The little wooden clock behind the door struck nine, and Dalton started up suddenly.

"What did it strike, girls?" asked he, quickly.

"Nine, papa," replied Kate, in a low voice.

"At what hour was he to come for the answer?"

"At ten," said she, still lower.

"Well, you 'd better write it at once," said he, with a peevishness very different from his ordinary manner. "They've remained here already four days isn't it four days she says? to give us time to make up our minds; we cannot detain them any longer."

"Lady Hester has shown every consideration for our difficulty," said Kate. "We cannot be too grateful for her kindness."
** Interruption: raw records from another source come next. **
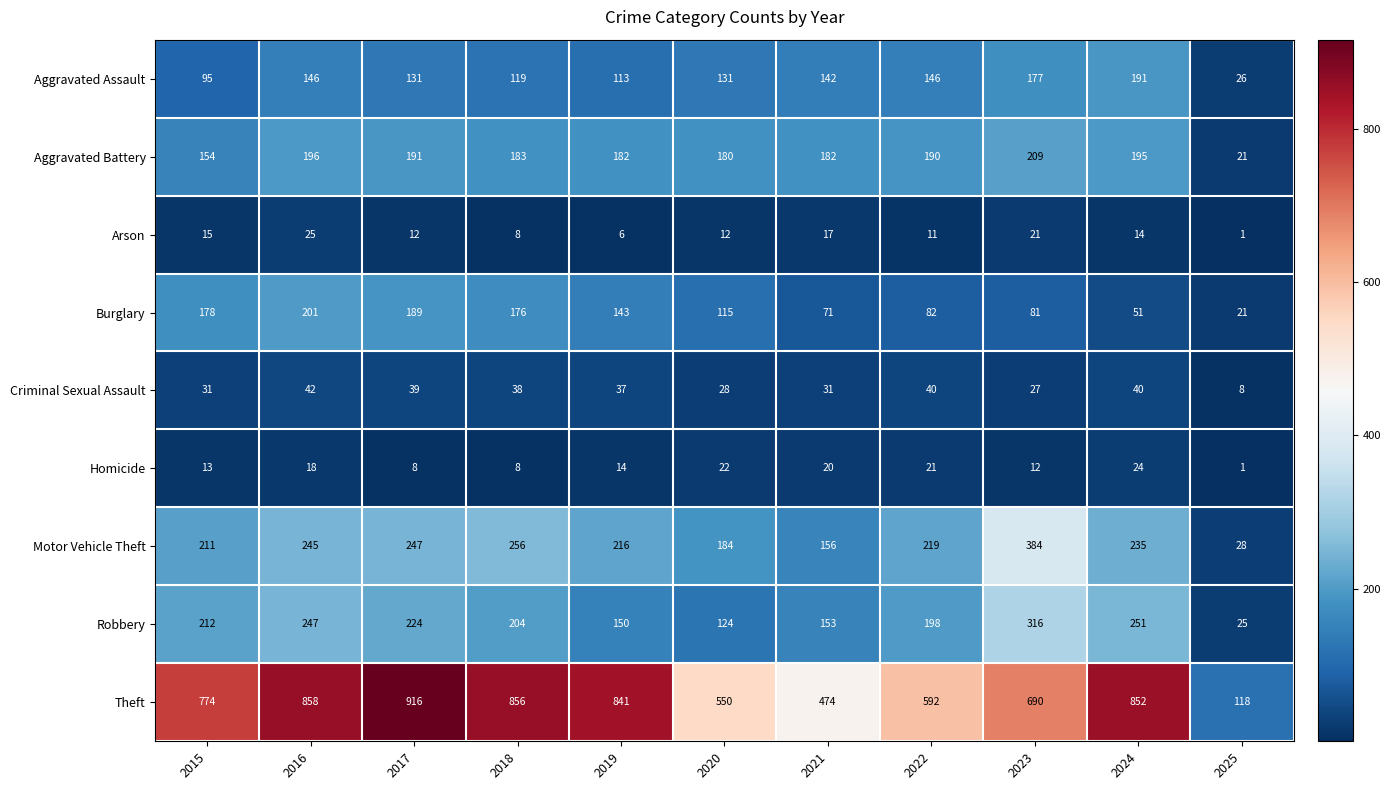

What is the difference between the maximum and minimum values in the Motor Vehicle Theft series?

356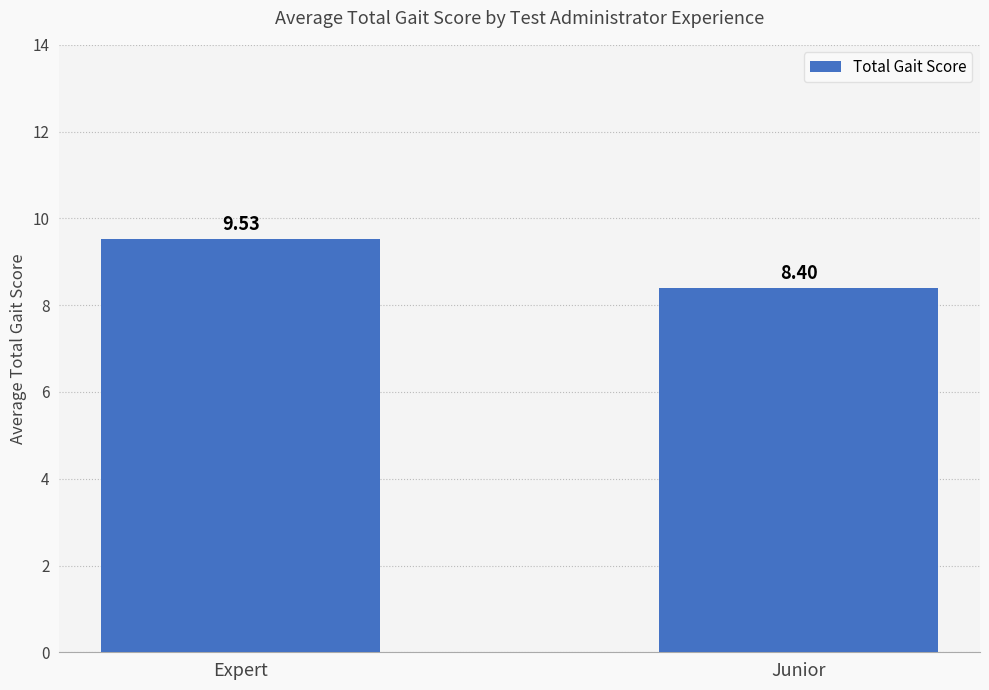

The chart shows a value of 16.2 at Expert. True or false?

False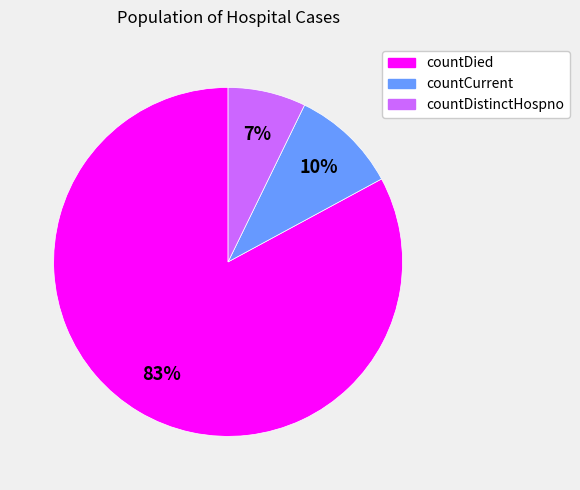

Does any single category account for the majority?

Yes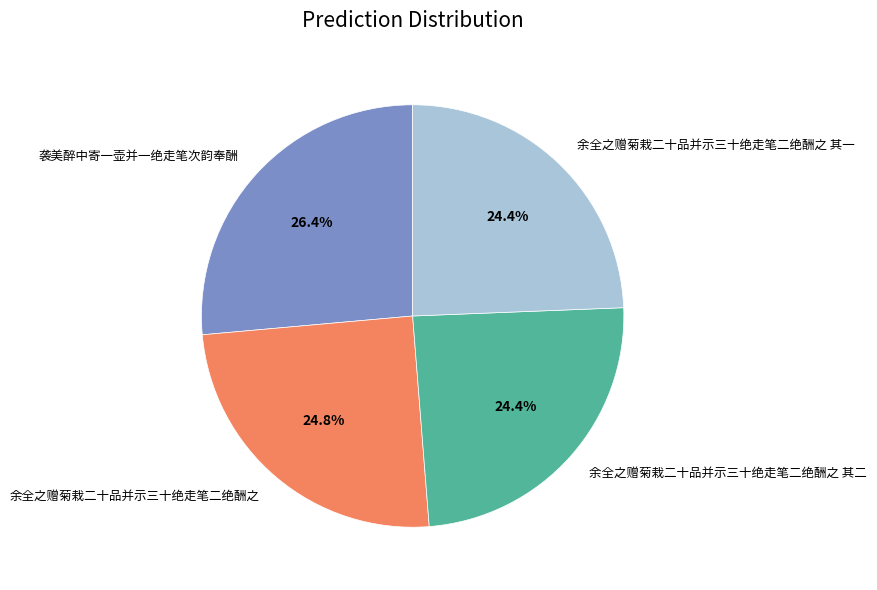

True or false: 余全之赠菊栽二十品并示三十绝走笔二绝酬之 accounts for 25% of the total.

True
"Tell her so," said he, bitterly. "I suppose women know when to believe each other."

"And what reply am I to make, sir?" said she, calmly, as having put aside her work, she took her place at the writing-table.

"Faith, I don't care," said he, doggedly. "Nor is it much matter what opinion I give. I am n.o.body now; I have no right to decide upon anything."

"The right and duty are both yours, papa."